To: FreeTheHostages
Did Feldman really do a good job? I have to wonder..he planted all these ideas, but nothing to back it up. For example, the jurors were left scratching their heads wrt:the swinging issue..(so they say)
To: ~Kim4VRWC's~
Did Feldman really do a good job? I have to wonder..he planted all these ideas, but nothing to back it up. For example, the jurors were left scratching their heads wrt:the swinging issue..(so they say)
Absolutely fricking beautiful job Feldman did. His entire job was to confuse. And leave jurors with reasonable doubt on issues that had nothing to do with the elements of the crime. It's the best response to DNA-type evidence: to put on a defense that gets the jury to stray from scientific modalities of thought.
Look, I think Westerfield's guilty, don't get me wrong. But Feldman did a fine, fine job as a defense attorney. My prosecutor friends agree. Very solid. Best he could do was try to get the jurors to scratch their heads harder.
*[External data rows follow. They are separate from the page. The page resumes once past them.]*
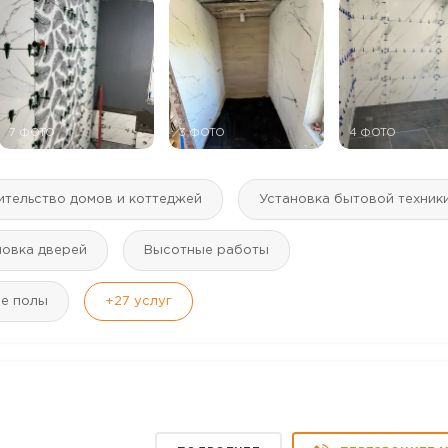
7 ФОТО
3 ФОТО
4 ФОТО
ительство домов и коттеджей
Установка бытовой техник
новка дверей
Высотные работы
е полы
+27
услуг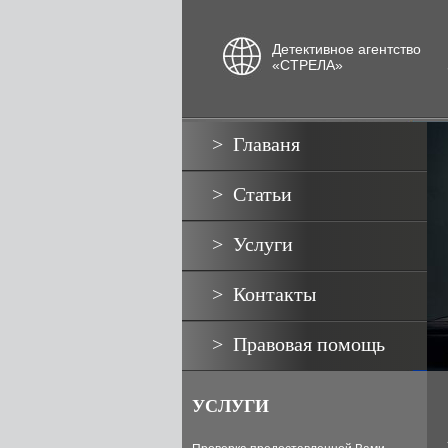
Детективное агентство
«СТРЕЛА»
Главаня
Статьи
Услуги
Контакты
Правовая помощь
УСЛУГИ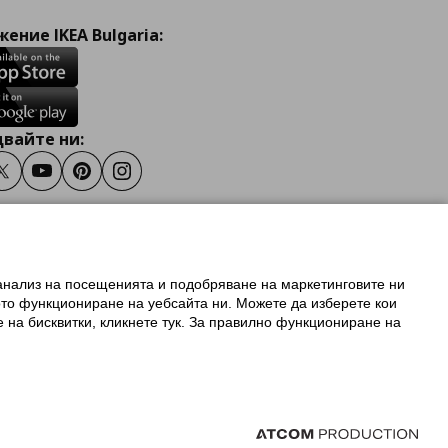
ение IKEA Bulgaria:
вайте ни:
ook
Twitter
Youtube
Pinterest
Instagram
 анализ на посещенията и подобряване на маркетинговите ни
олзване на ikea.bg
ото функциониране на уебсайта ни. Можете да изберете кои
 IKEA Family
е на бисквитки, кликнете тук. За правилно функциониране на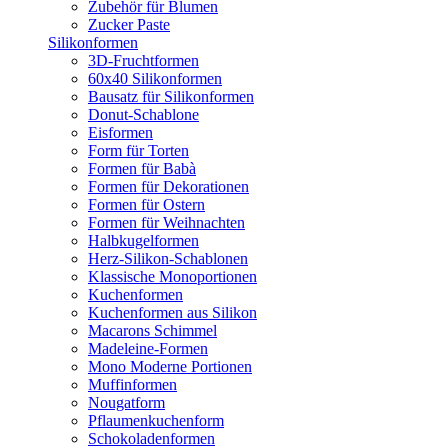
Zubehör für Blumen
Zucker Paste
Silikonformen
3D-Fruchtformen
60x40 Silikonformen
Bausatz für Silikonformen
Donut-Schablone
Eisformen
Form für Torten
Formen für Babà
Formen für Dekorationen
Formen für Ostern
Formen für Weihnachten
Halbkugelformen
Herz-Silikon-Schablonen
Klassische Monoportionen
Kuchenformen
Kuchenformen aus Silikon
Macarons Schimmel
Madeleine-Formen
Mono Moderne Portionen
Muffinformen
Nougatform
Pflaumenkuchenform
Schokoladenformen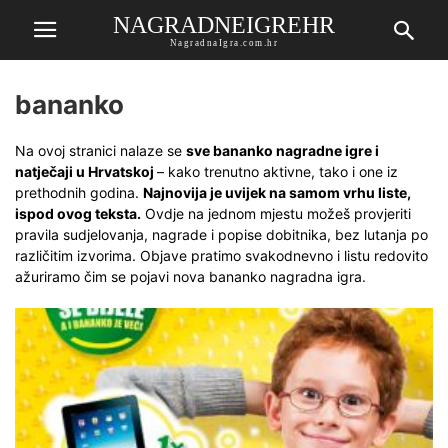
NAGRADNEIGREHR
NagradnaIgra.com.hr
bananko
Na ovoj stranici nalaze se
sve bananko nagradne igre i
natječaji u Hrvatskoj
– kako trenutno aktivne, tako i one iz
prethodnih godina.
Najnovija je uvijek na samom vrhu liste,
ispod ovog teksta.
Ovdje na jednom mjestu možeš provjeriti
pravila sudjelovanja, nagrade i popise dobitnika, bez lutanja po
različitim izvorima. Objave pratimo svakodnevno i listu redovito
ažuriramo čim se pojavi nova bananko nagradna igra.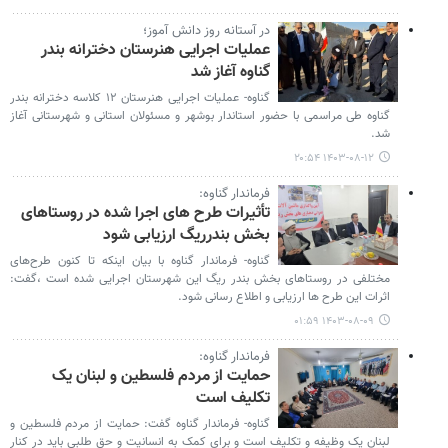
در آستانه روز دانش آموز؛
عملیات اجرایی هنرستان دخترانه بندر
گناوه آغاز شد
گناوه- عملیات اجرایی هنرستان ۱۲ کلاسه دخترانه بندر
گناوه طی مراسمی با حضور استاندار بوشهر و مسئولان استانی و شهرستانی آغاز
شد.
۱۴۰۳-۰۸-۱۲ ۲۰:۵۴
فرماندار گناوه:
تأثیرات طرح های اجرا شده در روستاهای
بخش بندرریگ ارزیابی شود
گناوه- فرماندار گناوه با بیان اینکه تا کنون طرح‌های
مختلفی در روستاهای بخش بندر ریگ این شهرستان اجرایی شده است ،گفت:
اثرات این طرح ها ارزیابی و اطلاع رسانی شود.
۱۴۰۳-۰۸-۰۹ ۰۱:۵۹
فرماندار گناوه:
حمایت از مردم فلسطین و لبنان یک
تکلیف است
گناوه- فرماندار گناوه گفت: حمایت از مردم فلسطین و
لبنان یک وظیفه و تکلیف است و برای کمک به انسانیت و حق طلبی باید در کنار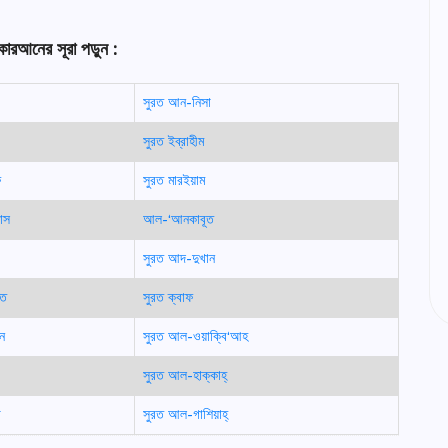
কোরআনের সূরা পড়ুন :
সুরত আন-নিসা
সুরত ইব্রাহীম
ফ
সুরত মারইয়াম
াস
আল-‘আনকাবূত
সুরত আদ-দুখান
াত
সুরত ক্বাফ
ন
সুরত আল-ওয়াক্বি‘আহ
সুরত আল-হাক্কাহ্
া
সুরত আল-গাশিয়াহ্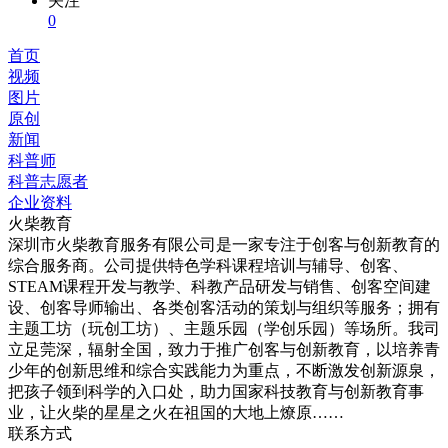
关注
0
首页
视频
图片
原创
新闻
科普师
科普志愿者
企业资料
火柴教育
深圳市火柴教育服务有限公司是一家专注于创客与创新教育的
综合服务商。公司提供特色学科课程培训与辅导、创客、
STEAM课程开发与教学、科教产品研发与销售、创客空间建
设、创客导师输出、各类创客活动的策划与组织等服务；拥有
主题工坊（玩创工坊）、主题乐园（学创乐园）等场所。我司
立足莞深，辐射全国，致力于推广创客与创新教育，以培养青
少年的创新思维和综合实践能力为重点，不断激发创新源泉，
把孩子领到科学的入口处，助力国家科技教育与创新教育事
业，让火柴的星星之火在祖国的大地上燎原……
联系方式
<BR. Ever seen the South Park episode with the Chubakee defense? That's the line he was running. Know the bit? It's a take-off on Johnny Chochran. They have this cartoon version of him stand before the jury and get a clearly guilty guy off because of a little story about how a Chubakee could end up a on different planet, one which had nothing to do with him, it all made no sense. And on and on the defense went, all about this alien on an even more alien planet. What, asks Chochran, does this have to do with the crime! NOthing!! it makes NO SENSE! None of this makes ANY SENSE!!! And so, ladies and gentlemen, you must acquit.